Dry January Charity Backs Tighter Rules on Alcohol Deliveries
Alcohol Change UK is backing tighter alcohol-delivery rules after finding 30% of users had ordered while drunk and 64% were nudged by promotions.

Alcohol Change UK is backing calls for tougher controls on alcohol delivery, arguing that one-tap app ordering can accelerate drinking in ways Britain’s licensing rules were never built to handle. In its May 2024 survey, 47% of respondents said their most recent alcohol delivery arrived the same day, 30% had ordered while drunk, 45% of regular users were drinking more than the recommended 14 units a week, and 64% said a promotion had prompted an order in the previous three months.
Campaigners Dr Laura Harvey and Alex Hughes are working with the charity as it presses for stronger age checks, tighter restrictions on alcohol marketing through delivery platforms, updated licensing laws for the digital age and better training and support for delivery drivers. The argument is that convenience is no longer a neutral feature of alcohol retail.

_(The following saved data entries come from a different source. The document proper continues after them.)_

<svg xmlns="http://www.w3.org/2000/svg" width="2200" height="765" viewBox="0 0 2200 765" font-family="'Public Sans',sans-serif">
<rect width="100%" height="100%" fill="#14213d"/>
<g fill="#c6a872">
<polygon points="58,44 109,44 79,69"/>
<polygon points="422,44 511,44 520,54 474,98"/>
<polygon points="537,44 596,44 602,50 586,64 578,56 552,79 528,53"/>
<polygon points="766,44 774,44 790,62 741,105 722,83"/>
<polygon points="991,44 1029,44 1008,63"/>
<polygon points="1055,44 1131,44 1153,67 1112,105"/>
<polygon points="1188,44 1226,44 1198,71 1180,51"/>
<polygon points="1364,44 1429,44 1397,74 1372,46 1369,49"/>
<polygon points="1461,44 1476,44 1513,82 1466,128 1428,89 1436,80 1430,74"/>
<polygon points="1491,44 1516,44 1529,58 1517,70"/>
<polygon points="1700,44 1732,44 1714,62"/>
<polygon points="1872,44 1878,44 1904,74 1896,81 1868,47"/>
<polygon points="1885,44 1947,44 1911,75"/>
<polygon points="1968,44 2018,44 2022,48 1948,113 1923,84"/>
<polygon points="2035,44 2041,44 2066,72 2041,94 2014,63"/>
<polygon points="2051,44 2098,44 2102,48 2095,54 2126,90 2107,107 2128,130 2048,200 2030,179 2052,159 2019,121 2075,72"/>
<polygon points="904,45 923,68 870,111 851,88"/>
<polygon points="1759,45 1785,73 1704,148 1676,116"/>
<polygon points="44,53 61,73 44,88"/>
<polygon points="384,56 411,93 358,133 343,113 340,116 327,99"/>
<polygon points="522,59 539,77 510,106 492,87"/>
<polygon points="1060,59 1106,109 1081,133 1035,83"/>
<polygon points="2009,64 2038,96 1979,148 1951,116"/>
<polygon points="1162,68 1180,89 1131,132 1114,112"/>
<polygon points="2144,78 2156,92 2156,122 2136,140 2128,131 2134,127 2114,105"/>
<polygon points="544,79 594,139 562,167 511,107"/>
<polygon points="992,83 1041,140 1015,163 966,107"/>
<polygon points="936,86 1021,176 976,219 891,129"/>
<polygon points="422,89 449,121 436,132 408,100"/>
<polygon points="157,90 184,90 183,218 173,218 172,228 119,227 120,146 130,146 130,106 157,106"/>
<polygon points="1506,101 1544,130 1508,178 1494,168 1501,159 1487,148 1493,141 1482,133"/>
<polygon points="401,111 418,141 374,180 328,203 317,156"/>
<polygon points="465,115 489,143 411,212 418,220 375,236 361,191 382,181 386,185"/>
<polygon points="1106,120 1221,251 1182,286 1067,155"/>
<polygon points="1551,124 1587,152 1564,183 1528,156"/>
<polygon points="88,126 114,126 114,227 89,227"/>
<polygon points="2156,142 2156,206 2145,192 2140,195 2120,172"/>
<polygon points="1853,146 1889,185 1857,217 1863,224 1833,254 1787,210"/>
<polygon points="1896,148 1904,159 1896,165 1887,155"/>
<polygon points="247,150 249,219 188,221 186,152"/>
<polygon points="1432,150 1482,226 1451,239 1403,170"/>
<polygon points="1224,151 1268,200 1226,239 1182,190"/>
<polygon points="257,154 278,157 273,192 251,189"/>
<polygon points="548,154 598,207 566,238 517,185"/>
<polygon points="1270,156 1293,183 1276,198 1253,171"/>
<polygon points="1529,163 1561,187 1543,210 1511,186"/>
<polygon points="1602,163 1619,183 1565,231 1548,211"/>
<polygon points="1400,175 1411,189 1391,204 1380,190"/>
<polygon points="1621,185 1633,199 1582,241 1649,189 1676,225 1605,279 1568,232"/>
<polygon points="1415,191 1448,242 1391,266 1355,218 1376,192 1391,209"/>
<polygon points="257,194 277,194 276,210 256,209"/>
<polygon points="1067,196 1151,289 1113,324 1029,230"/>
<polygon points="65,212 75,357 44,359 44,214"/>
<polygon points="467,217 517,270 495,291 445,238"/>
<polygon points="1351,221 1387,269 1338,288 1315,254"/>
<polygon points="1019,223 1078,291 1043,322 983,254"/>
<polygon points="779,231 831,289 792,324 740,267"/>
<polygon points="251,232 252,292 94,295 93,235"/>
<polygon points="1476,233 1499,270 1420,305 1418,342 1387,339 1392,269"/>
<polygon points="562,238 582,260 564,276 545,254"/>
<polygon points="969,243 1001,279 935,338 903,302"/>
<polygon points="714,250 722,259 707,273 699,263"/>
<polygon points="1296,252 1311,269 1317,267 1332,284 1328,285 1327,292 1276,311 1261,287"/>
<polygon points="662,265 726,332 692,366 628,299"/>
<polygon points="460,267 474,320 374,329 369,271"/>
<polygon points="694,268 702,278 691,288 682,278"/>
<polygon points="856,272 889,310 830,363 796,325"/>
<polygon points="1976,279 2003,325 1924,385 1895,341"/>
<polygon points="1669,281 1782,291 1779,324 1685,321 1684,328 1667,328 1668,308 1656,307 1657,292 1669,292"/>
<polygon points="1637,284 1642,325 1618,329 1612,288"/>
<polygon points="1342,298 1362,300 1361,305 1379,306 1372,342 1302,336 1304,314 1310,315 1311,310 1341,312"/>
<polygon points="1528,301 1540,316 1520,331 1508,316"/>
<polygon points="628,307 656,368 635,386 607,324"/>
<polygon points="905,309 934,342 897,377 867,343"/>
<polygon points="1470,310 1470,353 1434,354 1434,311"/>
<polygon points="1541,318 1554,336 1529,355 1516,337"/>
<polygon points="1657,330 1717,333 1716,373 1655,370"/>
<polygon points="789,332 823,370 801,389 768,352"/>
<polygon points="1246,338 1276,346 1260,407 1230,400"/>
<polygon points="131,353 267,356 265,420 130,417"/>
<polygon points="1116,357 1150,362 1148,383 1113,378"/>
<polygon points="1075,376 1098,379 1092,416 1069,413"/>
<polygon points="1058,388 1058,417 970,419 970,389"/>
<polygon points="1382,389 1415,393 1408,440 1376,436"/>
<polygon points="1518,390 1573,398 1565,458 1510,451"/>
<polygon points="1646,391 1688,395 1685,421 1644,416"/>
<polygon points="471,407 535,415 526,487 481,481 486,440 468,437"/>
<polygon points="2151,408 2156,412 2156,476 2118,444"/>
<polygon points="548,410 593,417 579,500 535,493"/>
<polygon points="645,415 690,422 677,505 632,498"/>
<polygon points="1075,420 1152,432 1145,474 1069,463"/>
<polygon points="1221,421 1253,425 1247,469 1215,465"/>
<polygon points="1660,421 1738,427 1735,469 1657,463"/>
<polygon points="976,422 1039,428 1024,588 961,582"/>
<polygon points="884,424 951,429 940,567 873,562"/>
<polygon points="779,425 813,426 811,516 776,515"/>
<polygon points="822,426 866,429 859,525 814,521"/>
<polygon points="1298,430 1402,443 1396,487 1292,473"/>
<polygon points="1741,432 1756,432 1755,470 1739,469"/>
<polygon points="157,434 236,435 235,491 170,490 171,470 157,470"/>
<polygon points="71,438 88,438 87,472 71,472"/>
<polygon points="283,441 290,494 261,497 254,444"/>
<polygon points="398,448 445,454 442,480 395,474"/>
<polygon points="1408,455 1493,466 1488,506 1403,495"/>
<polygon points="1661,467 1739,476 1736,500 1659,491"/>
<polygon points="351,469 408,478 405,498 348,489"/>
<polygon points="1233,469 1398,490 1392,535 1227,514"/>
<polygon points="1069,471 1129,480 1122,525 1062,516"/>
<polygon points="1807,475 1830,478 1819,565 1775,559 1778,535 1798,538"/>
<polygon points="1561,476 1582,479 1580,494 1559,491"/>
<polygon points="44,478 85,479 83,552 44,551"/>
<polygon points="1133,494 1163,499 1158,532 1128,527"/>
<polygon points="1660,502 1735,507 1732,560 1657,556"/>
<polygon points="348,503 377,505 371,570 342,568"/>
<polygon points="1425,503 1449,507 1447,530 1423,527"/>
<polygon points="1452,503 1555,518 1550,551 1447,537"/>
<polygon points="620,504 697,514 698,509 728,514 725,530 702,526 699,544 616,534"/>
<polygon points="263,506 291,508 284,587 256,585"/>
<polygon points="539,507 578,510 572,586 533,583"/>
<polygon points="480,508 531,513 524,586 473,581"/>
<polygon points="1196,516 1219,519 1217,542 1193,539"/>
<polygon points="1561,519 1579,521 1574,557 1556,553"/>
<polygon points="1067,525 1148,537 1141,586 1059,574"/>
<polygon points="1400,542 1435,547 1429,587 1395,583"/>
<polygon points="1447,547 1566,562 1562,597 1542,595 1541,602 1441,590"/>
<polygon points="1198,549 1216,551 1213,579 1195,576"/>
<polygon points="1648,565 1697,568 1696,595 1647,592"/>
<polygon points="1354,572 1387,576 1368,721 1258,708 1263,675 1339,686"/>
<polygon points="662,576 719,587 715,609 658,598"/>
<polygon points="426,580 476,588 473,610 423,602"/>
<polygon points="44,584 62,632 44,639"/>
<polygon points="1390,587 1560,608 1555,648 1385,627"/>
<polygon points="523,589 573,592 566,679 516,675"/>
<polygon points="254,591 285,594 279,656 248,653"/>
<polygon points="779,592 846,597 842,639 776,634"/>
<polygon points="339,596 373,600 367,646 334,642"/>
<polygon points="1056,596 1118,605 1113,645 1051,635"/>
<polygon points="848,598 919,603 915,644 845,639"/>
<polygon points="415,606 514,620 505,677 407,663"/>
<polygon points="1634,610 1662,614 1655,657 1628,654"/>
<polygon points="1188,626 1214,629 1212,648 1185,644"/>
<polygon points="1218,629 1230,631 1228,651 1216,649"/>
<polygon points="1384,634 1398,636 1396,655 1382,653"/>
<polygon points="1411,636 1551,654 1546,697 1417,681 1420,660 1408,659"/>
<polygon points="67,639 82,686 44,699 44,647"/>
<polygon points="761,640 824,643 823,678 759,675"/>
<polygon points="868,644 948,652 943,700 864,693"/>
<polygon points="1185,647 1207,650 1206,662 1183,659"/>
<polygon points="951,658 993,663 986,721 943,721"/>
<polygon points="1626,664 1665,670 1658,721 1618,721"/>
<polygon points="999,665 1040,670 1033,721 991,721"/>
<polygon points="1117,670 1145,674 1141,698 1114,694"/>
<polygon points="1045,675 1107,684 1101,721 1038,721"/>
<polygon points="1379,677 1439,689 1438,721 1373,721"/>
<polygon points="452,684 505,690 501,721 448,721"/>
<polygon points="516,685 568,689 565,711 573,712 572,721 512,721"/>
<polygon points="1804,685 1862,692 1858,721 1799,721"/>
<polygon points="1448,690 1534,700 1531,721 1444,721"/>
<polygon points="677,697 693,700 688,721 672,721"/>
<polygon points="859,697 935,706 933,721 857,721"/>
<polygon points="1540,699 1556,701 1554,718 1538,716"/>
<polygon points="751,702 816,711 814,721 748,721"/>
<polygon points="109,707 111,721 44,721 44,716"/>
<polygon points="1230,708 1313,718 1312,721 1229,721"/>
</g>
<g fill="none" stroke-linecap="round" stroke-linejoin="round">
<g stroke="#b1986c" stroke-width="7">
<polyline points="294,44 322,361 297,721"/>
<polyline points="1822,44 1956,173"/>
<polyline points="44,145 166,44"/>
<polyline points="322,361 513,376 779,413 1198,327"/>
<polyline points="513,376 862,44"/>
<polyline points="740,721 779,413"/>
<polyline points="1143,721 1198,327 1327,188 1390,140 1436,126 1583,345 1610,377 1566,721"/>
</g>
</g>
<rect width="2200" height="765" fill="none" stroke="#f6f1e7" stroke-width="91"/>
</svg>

It can be a trigger, making it easier to keep drinking, refill supplies after a night out, or respond immediately to a discount pushed through an app.
The charity’s latest push is tied to Dry January, the annual alcohol-free challenge it says began in 2013. Around 200,000 people globally took part in January 2025, according to Alcohol Change UK, and the charity says its Try Dry app can double users’ chances of completing an alcohol-free month. It also says 70% of Dry January participants who use its tools are still drinking less six months later, alongside improved wellbeing and lower alcohol-related health risks.
That public-health case matters because Alcohol Change UK says 20 people in the United Kingdom die every day as a result of alcohol harm. The charity’s concern is not only the volume of alcohol being sold, but the speed and targeting of delivery. If a promotion can turn a late-night craving into a doorstep delivery within hours, campaigners say current controls may be too slow and too fragmented to stop harm before it starts.

The wider regulatory backdrop is already strict in traditional advertising. The ASA and CAP say alcohol ads in the United Kingdom must not be directed at under-18s and must not encourage binge drinking or irresponsible consumption. But campaigners say app-based delivery sits in a grey zone between retail, advertising and logistics, leaving a blind spot that existing rules do not fully cover. Their case is that the next phase of alcohol control will have to follow the platform, not just the pub or shop.